C’est que le film est éprouvant, on l’a dit car Andrew Dominik ne dévie jamais une seule fois de sa trajectoire et c’est donc pendant 2h45 que nous allons souffrir avec Marilyn Monroe. Pour illustrer ce parcours erratique et presque schizophrénique, le cinéaste multiplie les effets de style, le film étant comme un kaléidoscope géant des blessures de son héroïne : séquences en couleurs, en noir et blanc, en grand angle, en plan subjectif… Les effets de style se multiplient dans une esthétique sublime (avec en prime une nouvelle belle partition musicale de ses compères Nick Cave et Warren Ellis) mais dans un souci de cohérence que l’on peine à saisir.
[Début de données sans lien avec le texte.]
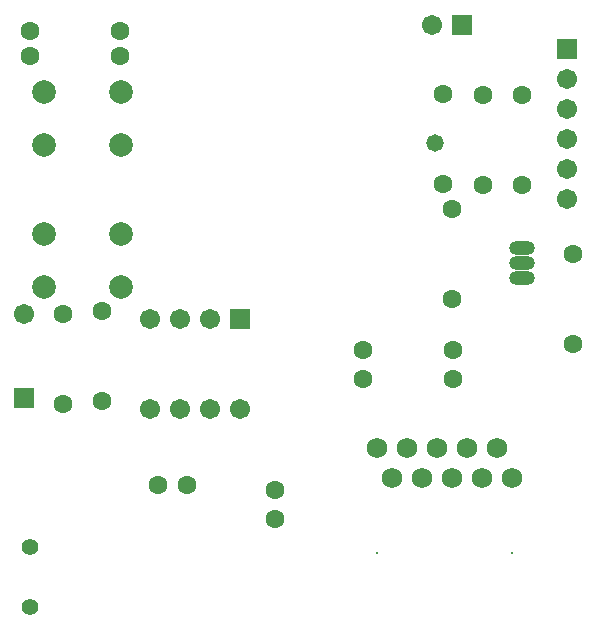
<source format=gbs>
G04 Layer_Color=16711935*
%FSLAX25Y25*%
%MOIN*%
G70*
G01*
G75*
%ADD43C,0.06312*%
%ADD44C,0.06800*%
%ADD45C,0.00800*%
%ADD46C,0.05524*%
%ADD47R,0.06706X0.06706*%
%ADD48C,0.06706*%
%ADD49O,0.08674X0.04737*%
%ADD50O,0.08674X0.04737*%
%ADD51R,0.06706X0.06706*%
%ADD52C,0.07887*%
%ADD53C,0.05800*%
D43*
X77343Y52500D02*
D03*
X67500D02*
D03*
X165500Y144500D02*
D03*
Y114500D02*
D03*
X136000Y88000D02*
D03*
X166000D02*
D03*
Y97500D02*
D03*
X136000D02*
D03*
X189000Y182500D02*
D03*
Y152500D02*
D03*
X206000Y99500D02*
D03*
Y129500D02*
D03*
X55000Y195500D02*
D03*
X25000D02*
D03*
X36000Y109500D02*
D03*
Y79500D02*
D03*
X49000Y80500D02*
D03*
Y110500D02*
D03*
X55000Y204000D02*
D03*
X25000D02*
D03*
X176000Y152500D02*
D03*
Y182500D02*
D03*
X162500Y153000D02*
D03*
Y183000D02*
D03*
X106500Y41157D02*
D03*
Y51000D02*
D03*
D44*
X185500Y55000D02*
D03*
X180500Y65000D02*
D03*
X175500Y55000D02*
D03*
X170500Y65000D02*
D03*
X165500Y55000D02*
D03*
X160500Y65000D02*
D03*
X155500Y55000D02*
D03*
X150500Y65000D02*
D03*
X140500D02*
D03*
X145500Y55000D02*
D03*
D45*
X185500Y30000D02*
D03*
X140500D02*
D03*
D46*
X25000Y12000D02*
D03*
Y32000D02*
D03*
D47*
X23000Y81524D02*
D03*
X95000Y108000D02*
D03*
X204000Y198000D02*
D03*
D48*
X23000Y109476D02*
D03*
X85000Y108000D02*
D03*
X75000D02*
D03*
X65000D02*
D03*
X95000Y78000D02*
D03*
X85000D02*
D03*
X75000D02*
D03*
X65000D02*
D03*
X159000Y206000D02*
D03*
X204000Y188000D02*
D03*
Y178000D02*
D03*
Y168000D02*
D03*
Y158000D02*
D03*
Y148000D02*
D03*
D49*
X189000Y121500D02*
D03*
Y126500D02*
D03*
D50*
Y131500D02*
D03*
D51*
X169000Y206000D02*
D03*
D52*
X55091Y183500D02*
D03*
X29500D02*
D03*
Y165784D02*
D03*
X55091D02*
D03*
Y136283D02*
D03*
X29500D02*
D03*
Y118567D02*
D03*
X55091D02*
D03*
D53*
X159900Y166400D02*
D03*
M02*

</source>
Si la narration non-linéaire et la mise en scène protéiforme viennent donner une impression de chaos à l’ensemble en pleine cohérence avec la psyché de son héroïne, le nombre de fois où Dominik varie les angles et les styles parfois au sein même d’une seule séquence donnent une impression de trop-plein.

C’est en effet à de nombreuses reprises que le film en fait trop, parfois presque auto-satisfait et pas toujours digeste. Le chef-d’œuvre espéré n’est donc pas là (Dominik ne fera donc jamais mieux que son fabuleux L’assassinat de Jesse James par le lâche Robert Ford, l’un des meilleurs films des années 2000) mais le résultat est cependant beaucoup trop audacieux pour ne pas être salué. C’est un film qu’il fallait faire tant c’est un formidable et courageux portrait sur l’aliénation mentale et il n’y avait certes qu’un cinéaste de la trempe de Dominik pour en venir à bout. On ne peut donc qu’apprécier la puissance artistique du film et saluer son existence même qui paraît presque aberrante dans le paysage cinématographique américain actuel. La façon dont Blonde tient sa ligne directrice dans toute sa durée, confrontant le spectateur à ses propres pulsions scopiques en le faisant basculer derrière le miroir et en montrant les souffrances de Norma Jeane Baker est absolument admirable et achève de faire du film une sorte de monstre de cinéma auquel il est indispensable de se confronter.